About bookmarks

A bookmark is a tag that identifies a location, within a document, that is to serve as the destination of a hyperlink. For example, if a document has a bookmark named “section_3″ on its third heading element, a hyperlink on the same page can refer to “#section_3″, causing the Web browser to jump to that location on the page, scrolling the document if necessary. A hyperlink on another document can refer to the bookmark by appending the bookmark name to the URL—for example, http://www.example.com/index.html#section_3. When a user clicks the link, the browser will open the document and jump to the bookmark location.

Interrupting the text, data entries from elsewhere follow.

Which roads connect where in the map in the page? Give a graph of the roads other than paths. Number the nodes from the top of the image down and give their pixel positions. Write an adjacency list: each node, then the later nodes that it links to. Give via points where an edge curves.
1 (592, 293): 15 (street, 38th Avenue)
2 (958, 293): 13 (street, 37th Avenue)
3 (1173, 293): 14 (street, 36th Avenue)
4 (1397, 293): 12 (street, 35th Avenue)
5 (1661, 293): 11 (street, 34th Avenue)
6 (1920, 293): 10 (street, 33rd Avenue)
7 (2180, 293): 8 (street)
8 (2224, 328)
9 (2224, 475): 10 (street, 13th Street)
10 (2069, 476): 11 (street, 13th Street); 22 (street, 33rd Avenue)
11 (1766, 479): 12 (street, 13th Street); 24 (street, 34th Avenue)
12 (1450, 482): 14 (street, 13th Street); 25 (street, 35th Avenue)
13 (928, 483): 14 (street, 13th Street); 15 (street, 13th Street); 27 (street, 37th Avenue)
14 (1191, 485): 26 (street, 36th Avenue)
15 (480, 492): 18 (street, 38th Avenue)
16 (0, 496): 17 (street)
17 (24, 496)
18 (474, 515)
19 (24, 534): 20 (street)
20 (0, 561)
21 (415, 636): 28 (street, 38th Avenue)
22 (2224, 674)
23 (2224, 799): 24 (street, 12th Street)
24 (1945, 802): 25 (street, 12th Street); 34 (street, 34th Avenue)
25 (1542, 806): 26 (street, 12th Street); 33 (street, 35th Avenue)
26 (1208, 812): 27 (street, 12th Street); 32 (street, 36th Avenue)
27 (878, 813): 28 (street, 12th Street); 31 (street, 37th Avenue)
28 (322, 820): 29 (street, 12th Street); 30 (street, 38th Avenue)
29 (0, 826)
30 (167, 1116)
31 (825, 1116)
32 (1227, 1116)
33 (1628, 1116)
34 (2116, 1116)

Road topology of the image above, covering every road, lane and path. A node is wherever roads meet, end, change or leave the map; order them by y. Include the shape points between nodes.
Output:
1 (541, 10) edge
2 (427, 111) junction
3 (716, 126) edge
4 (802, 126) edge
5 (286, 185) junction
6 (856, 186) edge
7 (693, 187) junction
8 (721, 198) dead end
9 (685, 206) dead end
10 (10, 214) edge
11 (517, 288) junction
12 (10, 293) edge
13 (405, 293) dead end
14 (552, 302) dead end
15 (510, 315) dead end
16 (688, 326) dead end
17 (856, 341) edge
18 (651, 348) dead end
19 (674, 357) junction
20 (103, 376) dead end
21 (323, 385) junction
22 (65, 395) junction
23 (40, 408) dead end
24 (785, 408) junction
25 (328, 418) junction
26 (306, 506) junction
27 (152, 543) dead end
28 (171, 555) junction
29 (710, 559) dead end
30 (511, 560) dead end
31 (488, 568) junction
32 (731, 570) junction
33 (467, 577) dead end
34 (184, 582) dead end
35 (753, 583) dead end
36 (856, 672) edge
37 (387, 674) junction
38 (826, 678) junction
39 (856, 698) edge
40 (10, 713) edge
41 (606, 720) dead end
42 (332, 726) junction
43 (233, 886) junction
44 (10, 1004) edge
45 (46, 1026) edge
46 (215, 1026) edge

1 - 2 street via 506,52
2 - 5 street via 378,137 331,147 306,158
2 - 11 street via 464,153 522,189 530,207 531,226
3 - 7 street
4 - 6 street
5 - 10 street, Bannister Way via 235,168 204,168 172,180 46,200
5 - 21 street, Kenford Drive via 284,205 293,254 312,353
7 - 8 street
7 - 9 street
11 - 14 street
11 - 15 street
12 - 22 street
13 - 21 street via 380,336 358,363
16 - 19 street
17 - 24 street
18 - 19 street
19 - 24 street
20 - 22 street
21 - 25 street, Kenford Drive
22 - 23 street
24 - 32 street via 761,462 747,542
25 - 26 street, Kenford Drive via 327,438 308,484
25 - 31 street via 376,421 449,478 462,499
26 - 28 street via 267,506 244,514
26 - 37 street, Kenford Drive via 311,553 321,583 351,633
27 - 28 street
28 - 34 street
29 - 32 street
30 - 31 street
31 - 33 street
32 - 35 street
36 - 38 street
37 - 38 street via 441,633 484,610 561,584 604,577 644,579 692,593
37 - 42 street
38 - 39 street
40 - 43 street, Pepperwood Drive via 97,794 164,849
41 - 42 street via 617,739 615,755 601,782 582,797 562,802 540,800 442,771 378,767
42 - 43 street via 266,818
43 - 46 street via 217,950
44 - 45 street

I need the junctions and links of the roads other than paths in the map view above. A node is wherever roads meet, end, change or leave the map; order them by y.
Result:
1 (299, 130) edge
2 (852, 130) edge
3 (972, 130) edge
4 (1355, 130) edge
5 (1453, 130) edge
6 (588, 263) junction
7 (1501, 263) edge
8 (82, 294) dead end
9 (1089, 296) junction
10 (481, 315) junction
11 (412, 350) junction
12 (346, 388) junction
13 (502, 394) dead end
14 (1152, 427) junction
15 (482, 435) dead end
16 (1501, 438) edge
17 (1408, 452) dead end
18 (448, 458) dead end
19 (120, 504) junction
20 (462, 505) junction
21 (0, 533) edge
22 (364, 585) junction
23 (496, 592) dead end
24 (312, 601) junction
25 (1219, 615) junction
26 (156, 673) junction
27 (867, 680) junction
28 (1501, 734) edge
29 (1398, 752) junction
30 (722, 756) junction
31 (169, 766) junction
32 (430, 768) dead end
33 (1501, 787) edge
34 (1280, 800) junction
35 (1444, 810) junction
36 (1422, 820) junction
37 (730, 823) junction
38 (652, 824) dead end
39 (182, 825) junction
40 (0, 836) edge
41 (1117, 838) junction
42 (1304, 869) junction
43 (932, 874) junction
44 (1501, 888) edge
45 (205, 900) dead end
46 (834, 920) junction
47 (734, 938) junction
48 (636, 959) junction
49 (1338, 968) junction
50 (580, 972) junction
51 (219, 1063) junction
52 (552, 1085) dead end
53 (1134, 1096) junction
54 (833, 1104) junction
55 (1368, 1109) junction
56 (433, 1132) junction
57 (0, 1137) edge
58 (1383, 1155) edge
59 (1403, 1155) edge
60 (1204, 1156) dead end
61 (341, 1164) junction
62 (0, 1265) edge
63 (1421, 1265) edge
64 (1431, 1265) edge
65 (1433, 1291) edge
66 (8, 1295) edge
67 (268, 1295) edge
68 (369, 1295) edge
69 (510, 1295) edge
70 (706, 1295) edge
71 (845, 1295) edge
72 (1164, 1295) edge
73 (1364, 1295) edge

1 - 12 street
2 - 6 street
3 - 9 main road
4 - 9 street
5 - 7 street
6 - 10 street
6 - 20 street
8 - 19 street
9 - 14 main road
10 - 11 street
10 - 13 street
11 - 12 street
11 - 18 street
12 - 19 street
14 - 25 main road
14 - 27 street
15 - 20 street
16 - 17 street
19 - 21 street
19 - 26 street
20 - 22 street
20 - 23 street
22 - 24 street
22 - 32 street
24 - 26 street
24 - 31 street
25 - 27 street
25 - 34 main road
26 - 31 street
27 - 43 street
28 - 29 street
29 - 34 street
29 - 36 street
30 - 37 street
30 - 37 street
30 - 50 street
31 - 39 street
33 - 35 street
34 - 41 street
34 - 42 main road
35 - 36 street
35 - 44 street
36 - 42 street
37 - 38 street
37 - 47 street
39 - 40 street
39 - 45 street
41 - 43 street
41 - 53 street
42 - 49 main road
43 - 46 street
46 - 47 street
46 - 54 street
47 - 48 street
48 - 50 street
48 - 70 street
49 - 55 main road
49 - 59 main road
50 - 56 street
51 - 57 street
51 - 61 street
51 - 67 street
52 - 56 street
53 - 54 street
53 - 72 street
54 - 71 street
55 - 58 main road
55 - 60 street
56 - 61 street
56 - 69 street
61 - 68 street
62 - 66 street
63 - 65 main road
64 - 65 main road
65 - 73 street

Bookmarks are especially useful in long documents. For example, if you have a page that contains a long list of terms and definitions, you could put a unique bookmark on each term, and then use the bookmarks to link to individual terms from other documents, or from a term index and the top of the page. It is also common to insert a bookmark at the top of a long page, and then insert links to the top bookmark periodically throughout the page. This saves users the trouble of scrolling back to the top manually.

Bookmarks are not visible in a browser. In Namo WebEditor’s Edit mode, the location of a bookmark is indicated by the icon Namo Web Editor mark bookmark About bookmarks just before the bookmark. If the display of special tag marks is disabled, bookmarks are completely invisible in Edit mode.